"BECOMING KARL LAGERFELD" SHOWS US A DIFFERENT SIDE OF THE DESIGNER

Few fashion personalities have ever perfected the art of the signature look better than the late Karl Lagerfeld. The mere mention of his name conjures up an instantly unforgettable image: a shock of white hair, fingers bedecked with silver jewelry, severely high-collared shirts, and strict black tailoring.

But in the new French-language series Becoming Karl Lagerfeld, available now on Disney+, we see a different side to the designer. Drawing on the earlier part of his career, we watch a young Lagerfeld navigate the cutthroat world of 1970’s Parisian haute couture. And while his costume may not be quite as pronounced as it became in his later years, there are still flashes of the Lagerfeld-to-come that we all knew and loved: strict tailoring, sunglasses, a sleek ponytail, and a taste for bourgeoisie Parisian style.

Here, we caught up with French costume designer Pascaline Chavanne to unpack precisely how she brought this iconic character to life on screen through costumes—and what she learned about the real Karl Lagerfeld along the way.

Tell me about your research process for this production.

We were always concerned about accuracy, and we always start by doing research worthy of an archaeologist. I really need to know the historical background in order to be able to emancipate myself from it with full knowledge of the facts, and to create my own universe for the story.
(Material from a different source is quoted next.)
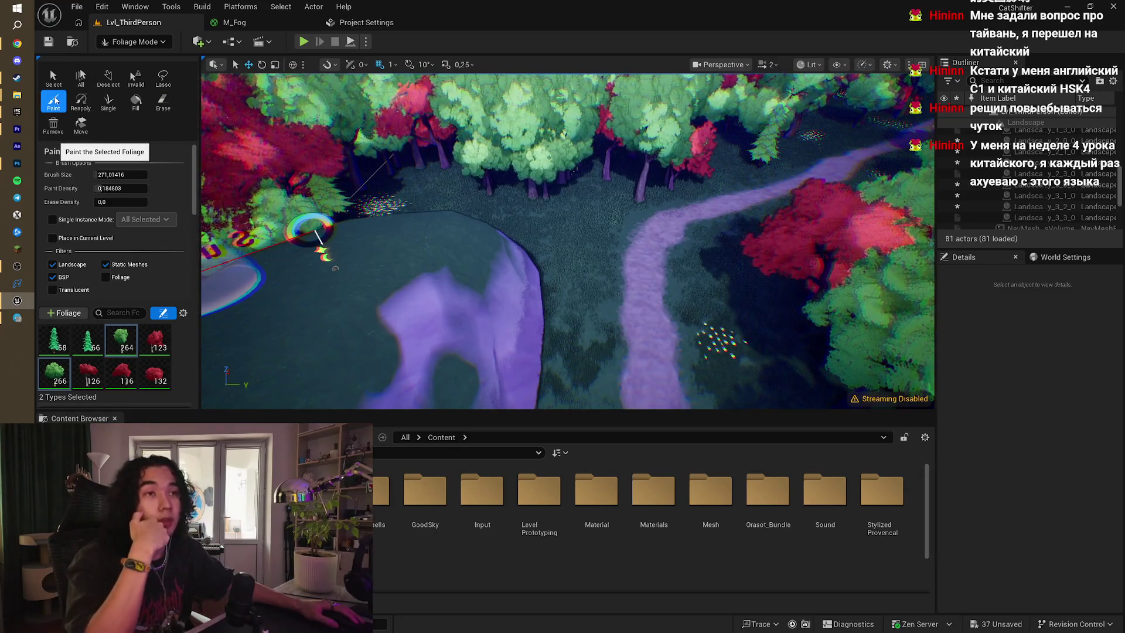
{"action": "left_click", "coordinate": [363, 280]}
In this case, it was a matter of building a setting around the future great creator in the making, and showing the way he takes inspiration from it in his creations.

Which sources did you turn to in order to achieve that?

We used everything that exists to recreate Lagerfeld’s world: sketches, color charts, photos of art, fashion and the latest news, more intimate photos of each character who has existed but also of the actors who will embody them, screen captures of documentaries, films, fabric samples. Inspiration can be found everywhere, but also in reading books like “Beautiful People” by Alicia Drake, and “Éloge de la chute,” a collection of photography and text by [Lagerfeld’s longtime companion] Jacques de Bascher’s great friend Philippe Hertault. Those books are full of inspiring information. Then, with my team, we put everything into making this universe.

Over the course of his life, Karl Lagerfeld became very well known for his signature “look”—hair, high collars, jewelry, black suiting, so forth.

To be honest, I didn’t have to develop this look, because in the series we show a younger Karl Lagerfeld, one who is still trying to find himself and is still influenced by pop and color.

For the fashion shows and atelier scenes depicted in the show—did you copy real looks that Lagerfeld created, or did you take liberties?

Let’s just say we tried to be as close to reality as possible, while taking a few liberties. In collaboration with Maison Chloé, we carried out detailed research based on photo archives (all in black and white), descriptions of the fashion shows held at that time and a few authentic pieces. All this allowed us to work out the color range and motifs, and then print the fabrics for Gaby Aghion’s and Karl’s shirts, before cutting and manufacturing them in our workshops.

What was the most challenging look to “get right” and why?

No look is more difficult than another. My challenge was to find the right costumes to help Daniel Brühl embody KarlLagerfeld, and Theodore Pellerin to embody Jacques de Bascher, and the same goes for all the actors. My aim is not to copy an existing photo, but to use clothing to give an actor the right tools to embody his character.

Why do you think viewers are so fascinated by “fashion stories” such as Becoming Karl Lagerfeld?

Perhaps because we’re experiencing a crucial moment in the emancipation of women and the question of gender, and fashion is as much a part of this as it reflects changing mentalities. Telling the story of fashion also means telling the story of the emancipation of women and women’s bodies through history. It’s an echo of what’s happening right now: the liberation of speech. Fashion is a social phenomenon that concerns us all, even if we’re not always aware of it.

What did costuming this show teach you about Karl Lagerfeld’s work that you might not have known before?

Until he started working for Chanel, I didn’t have a very clear vision of his work. I realized that working for all these different houses had forced him to constantly renew himself and had enabled him to experiment with a multitude of styles. Not having one style but many was his strength and freedom. I love this quote from Lagerfeld: “Appetite comes from eating, ideas from working.”

This interview has been edited and condensed for clarity.